Along the way, she added there have also been programs for families and youth including preschool Rhyme Time, robotics, STEM (Science, Technology, Engineering, Mathematics) activities, alongside some limited educational opportunities for adults.
“I’m pleased to say circulation is steadily rising,” she said.
Yet even though the library has by many metrics experienced success in the face of adversity, the manager said everyone longs for the day when the building can re-open without restrictions.
“We’re looking forward to the day when we can once again welcome our crafters, painters and book clubs into the library and offer in-person programs for adults, promoting the relationship-building that’s so important for safeguarding mental health," she said.
That last point brought her back to the community’s needs, and how the library plays a role not only in identifying but also addressing issues. That effort is in part taken on through a regularly revised plan of service that was recently updated and approved by the board of directors.
“This is a Public Library Services Branch requirement,” she said, describing the document as “kind of a road guide to assist library staff in collection development and program planning.”
Facilitating that effort this year, she said, was having access to the Greenwood Neigbhourhood Place Society’s community needs assessment draft report.

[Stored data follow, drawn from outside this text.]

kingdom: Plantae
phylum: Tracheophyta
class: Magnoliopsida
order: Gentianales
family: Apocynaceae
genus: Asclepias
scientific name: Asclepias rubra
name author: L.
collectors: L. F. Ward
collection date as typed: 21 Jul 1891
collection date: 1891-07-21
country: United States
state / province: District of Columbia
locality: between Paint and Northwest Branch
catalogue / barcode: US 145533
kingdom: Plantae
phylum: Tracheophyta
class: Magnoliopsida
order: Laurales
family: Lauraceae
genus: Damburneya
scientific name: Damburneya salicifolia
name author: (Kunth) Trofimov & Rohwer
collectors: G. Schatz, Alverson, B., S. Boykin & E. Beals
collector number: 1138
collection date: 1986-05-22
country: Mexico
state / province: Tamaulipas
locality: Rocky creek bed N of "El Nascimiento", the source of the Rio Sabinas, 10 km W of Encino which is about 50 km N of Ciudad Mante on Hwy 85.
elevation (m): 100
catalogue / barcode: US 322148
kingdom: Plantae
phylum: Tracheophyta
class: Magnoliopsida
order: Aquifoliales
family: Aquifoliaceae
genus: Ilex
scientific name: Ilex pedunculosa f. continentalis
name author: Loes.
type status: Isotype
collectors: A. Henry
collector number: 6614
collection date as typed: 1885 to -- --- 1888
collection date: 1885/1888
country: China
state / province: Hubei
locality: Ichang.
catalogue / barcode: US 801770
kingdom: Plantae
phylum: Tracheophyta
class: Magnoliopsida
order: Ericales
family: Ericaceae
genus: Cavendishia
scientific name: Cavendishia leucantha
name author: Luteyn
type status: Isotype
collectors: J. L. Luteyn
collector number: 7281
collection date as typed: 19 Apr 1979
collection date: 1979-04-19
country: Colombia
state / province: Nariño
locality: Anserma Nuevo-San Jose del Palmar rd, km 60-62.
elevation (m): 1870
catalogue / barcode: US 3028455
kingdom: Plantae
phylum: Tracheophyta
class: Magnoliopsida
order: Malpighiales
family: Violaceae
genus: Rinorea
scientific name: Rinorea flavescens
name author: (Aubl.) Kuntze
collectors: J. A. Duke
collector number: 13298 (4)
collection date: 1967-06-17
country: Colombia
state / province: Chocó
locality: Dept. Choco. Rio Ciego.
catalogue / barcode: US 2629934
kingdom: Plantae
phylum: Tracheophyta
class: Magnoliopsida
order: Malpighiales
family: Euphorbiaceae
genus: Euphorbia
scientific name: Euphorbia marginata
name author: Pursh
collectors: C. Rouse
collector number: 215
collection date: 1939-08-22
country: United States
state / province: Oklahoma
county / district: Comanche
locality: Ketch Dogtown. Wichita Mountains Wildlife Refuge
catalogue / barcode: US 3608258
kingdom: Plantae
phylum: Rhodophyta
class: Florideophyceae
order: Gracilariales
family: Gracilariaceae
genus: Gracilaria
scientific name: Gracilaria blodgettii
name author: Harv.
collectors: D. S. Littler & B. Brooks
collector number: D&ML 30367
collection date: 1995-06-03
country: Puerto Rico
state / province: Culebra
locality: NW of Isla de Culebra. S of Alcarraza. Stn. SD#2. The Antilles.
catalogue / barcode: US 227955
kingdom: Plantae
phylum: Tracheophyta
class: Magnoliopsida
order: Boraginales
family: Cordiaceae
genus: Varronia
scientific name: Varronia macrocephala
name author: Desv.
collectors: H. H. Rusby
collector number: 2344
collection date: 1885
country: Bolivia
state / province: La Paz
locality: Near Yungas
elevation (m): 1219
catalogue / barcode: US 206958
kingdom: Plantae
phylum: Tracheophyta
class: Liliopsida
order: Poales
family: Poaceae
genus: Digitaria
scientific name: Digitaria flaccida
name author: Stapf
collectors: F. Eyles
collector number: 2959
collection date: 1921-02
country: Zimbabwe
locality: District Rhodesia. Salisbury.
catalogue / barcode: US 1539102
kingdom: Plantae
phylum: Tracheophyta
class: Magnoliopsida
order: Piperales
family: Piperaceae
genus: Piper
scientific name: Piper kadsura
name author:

“As we look ahead, we know that with creativity and imagination, we will build on our successes and find even more ways to foster a healthy community,” she said. “We believe Sundre library makes a difference."
She concluded her presentation by urging council not to take her word for it and proceeding to play a video compilation featuring many testimonials from satisfied patrons.
The budget included in her presentation to council mostly balances out with both revenues and expenses at about $230,000.
Prior to unanimously carrying a motion approving the report for information, councillors asked a few questions.
Coun. Connie Anderson inquired how many patrons live in Sundre and how many are Mountain View County residents.
Although Tubb at the time did not have those numbers immediately available, she followed up to say that as of the end of October, 368 registered patrons live in Sundre while 415 reside in the surrounding rural areas.
"Throughout the year, these numbers fluctuate," she said, adding that statistics from July were almost evenly split down the middle.
Furthermore, she pointed out that a large portion of the many students who live in town and use the library after school, as well as county residents who come to use the internet or participate in programs, don't all have memberships.
Coun. Chris Vardas wondered how wage and benefit increases were factored into the budget, as well as how many employees work at the library.
Tubb said the increases were calculated based on a multiplier of 2.5 per cent annually to accommodate the approximate cost of living adjustment.
The staff, she added, is comprised of herself as the manager plus three employees. The cost to hire a student coordinator to run the summer reading club is borne largely by federal grant funding.